FOR IMMEDIATE RELEASE
August 26, 2005 FOR MORE INFORMATION, CONTACT:
Anne Wengrovitz
703-362-1567
awengrovitz@attglobal.net Brian Gumm
202-543-1147
bgumm@afhh.org WASHINGTON—New data confirm that states are failing to test children
served by Medicaid for lead poisoning as required by federal law. Efforts
to improve lead screening rates for these high-risk children are yielding
barely detectable progress in most states. The Alliance for Healthy Homes has completed a new analysis of state
data on lead screening services provided to children eligible for Medicaid,
who are legally entitled to lead tests and who are considered at high
risk for lead poisoning as a group. The analysis is contained in a report,
“Stuck in Neutral: States Neglect Lead Testing Duty to Children
Served by Medicaid.” The report examines data gathered from forms
submitted annually by state Medicaid agencies to the Centers for Medicare
and Medicaid Services (CMS) at the Department of Health and Humans Services. Key findings include:
- Most one- and two-year-old children served by
Medicaid are not receiving required lead screening tests. Only about
24 percent of Medicaid-enrolled children in the 1 to 2-year-old age
group received a lead blood test in FY 2003.
- The problem is not that children in Medicaid do
not receive regular preventive care. Instead, Medicaid-enrolled children
who go to the doctor are still not receiving the required lead test.

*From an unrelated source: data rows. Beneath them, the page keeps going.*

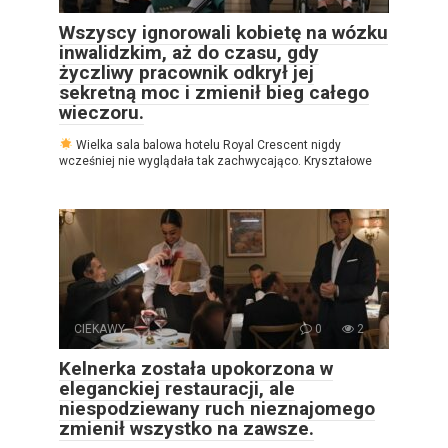
Wszyscy ignorowali kobietę na wózku
inwalidzkim, aż do czasu, gdy
życzliwy pracownik odkrył jej
sekretną moc i zmienił bieg całego
wieczoru.
Wielka sala balowa hotelu Royal Crescent nigdy
wcześniej nie wyglądała tak zachwycająco. Kryształowe
CIEKAWY
0
2
Kelnerka została upokorzona w
eleganckiej restauracji, ale
niespodziewany ruch nieznajomego
zmienił wszystko na zawsze.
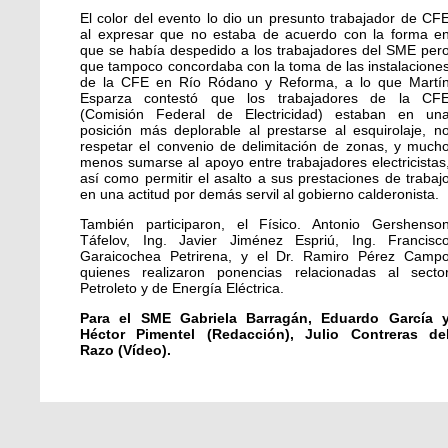
El color del evento lo dio un presunto trabajador de CF
al expresar que no estaba de acuerdo con la forma e
que se había despedido a los trabajadores del SME per
que tampoco concordaba con la toma de las instalacione
de la CFE en Río Ródano y Reforma, a lo que Martí
Esparza contestó que los trabajadores de la CF
(Comisión Federal de Electricidad) estaban en un
posición más deplorable al prestarse al esquirolaje, n
respetar el convenio de delimitación de zonas, y much
menos sumarse al apoyo entre trabajadores electricistas
así como permitir el asalto a sus prestaciones de trabaj
en una actitud por demás servil al gobierno calderonista.
También participaron, el
Físico. Antonio Gershenso
Táfelov,
Ing. Javier Jiménez Espriú
,
Ing. Francisc
Garaicochea Petrirena,
y el Dr.
Ramiro Pérez Camp
quienes realizaron ponencias relacionadas al secto
Petroleto y de Energía Eléctrica.
Para el SME Gabriela Barragán, Eduardo García 
Héctor Pimentel (Redacción), Julio Contreras de
Razo (Vídeo).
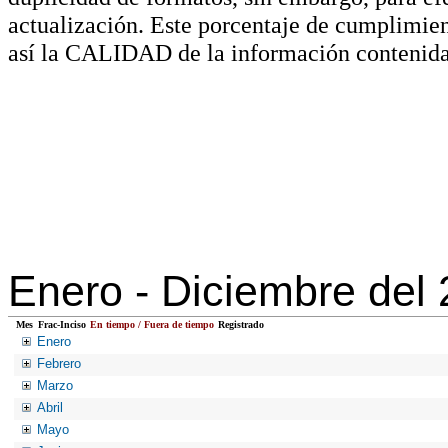
actualización. Este porcentaje de cumplimie
así la CALIDAD de la información contenida
Enero -
Diciembre del
Mes
Frac-Inciso
En tiempo / Fuera de tiempo
Registrado
Enero
Febrero
Marzo
Abril
Mayo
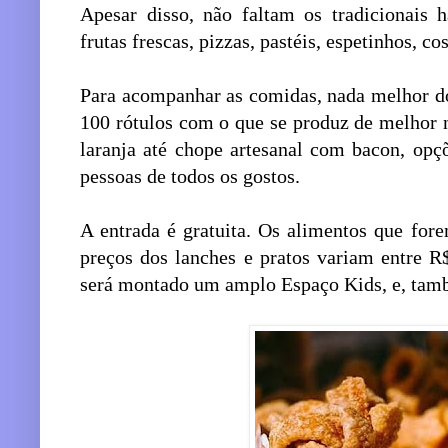
Apesar disso, não faltam os tradicionais 
frutas frescas, pizzas, pastéis, espetinhos, co
Para acompanhar as comidas, nada melhor d
100 rótulos com o que se produz de melhor n
laranja até chope artesanal com bacon, opç
pessoas de todos os gostos.
A entrada é gratuita. Os alimentos que for
preços dos lanches e pratos variam entre R
será montado um amplo Espaço Kids, e, tamb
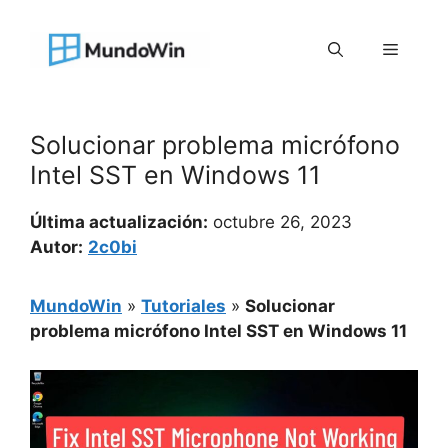
Saltar
al
Menú
contenido
Solucionar problema micrófono
Intel SST en Windows 11
Última actualización:
octubre 26, 2023
Autor:
2c0bi
MundoWin
»
Tutoriales
»
Solucionar
problema micrófono Intel SST en Windows 11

Only 34 percent of children aged 1 to 2 years who received preventive
medical care also received a lead test.
"The states are not doing their jobs,” said Eileen Quinn,
Interim Director of the Alliance for Healthy Homes. “It is clear
that most lead-poisoned children enrolled in Medicaid are still unlikely
to be diagnosed, which means that nothing will be done to control the
lead hazards that poisoned them.” Lead exposure in young children can cause brain damage, learning difficulties,
reduced IQ, behavior problems, hearing loss, and a wide range of other
mental and physical problems. Children are exposed to lead primarily through
ingestion of lead paint dust and paint chips in poorly maintained older
housing or in homes where paint is disturbed through remodeling or renovation.
A variety of other environmental sources of lead, including soil contaminated
by exterior paint or past use of leaded gasoline and lead-containing consumer
products, may also contribute to exposures. Lower-income children such
as those enrolled in Medicaid are at significantly higher risk for lead
poisoning than the general population. To improve lead screening for children at highest risk and address lead
hazards before they poison additional children, the Alliance recommends
the following three steps: 1. Put CDC in charge of Medicaid lead screening—The Secretary of
Health and Human Services should charge the Centers for Disease Control
and Prevention (CDC) with reviewing current Medicaid policy and practice
for lead poisoning and developing a set of remedial action steps to be
taken by CMS and state Medicaid agencies. 2. States should adopt lead screening strategies proven effective in
other states—State Medicaid agencies should review the screening
performance of health care providers and provide specific feedback on
lead screening rates, and states should consider using monetary incentives
or disincentives to reinforce lead screening performance. 3. Provide CDC with needed resources for lead poisoning prevention—Funding
for CDC’s Lead Poisoning Prevention Branch should be increased from
$36 million to $60 million to reflect expanded leadership responsibility
for lead elimination, primary prevention, and the proposed Medicaid screening
supervision. For more in-depth analysis and information on state Medicaid screening
rates, visit www.afhh.org/res/res_pubs/stuck_in_neutral_082605.pdf.
# # # The Alliance for Healthy Homes is a national public
interest organization working to protect children from lead and other
environmental health hazards in and around their homes by advocating for
policy solutions and building capacity for primary prevention in communities
throughout the U.S. Founded in 1990 as the Alliance To End Childhood Lead
Poisoning, in 2001 we expanded our work on lead poisoning prevention to
address other housing-related health hazards.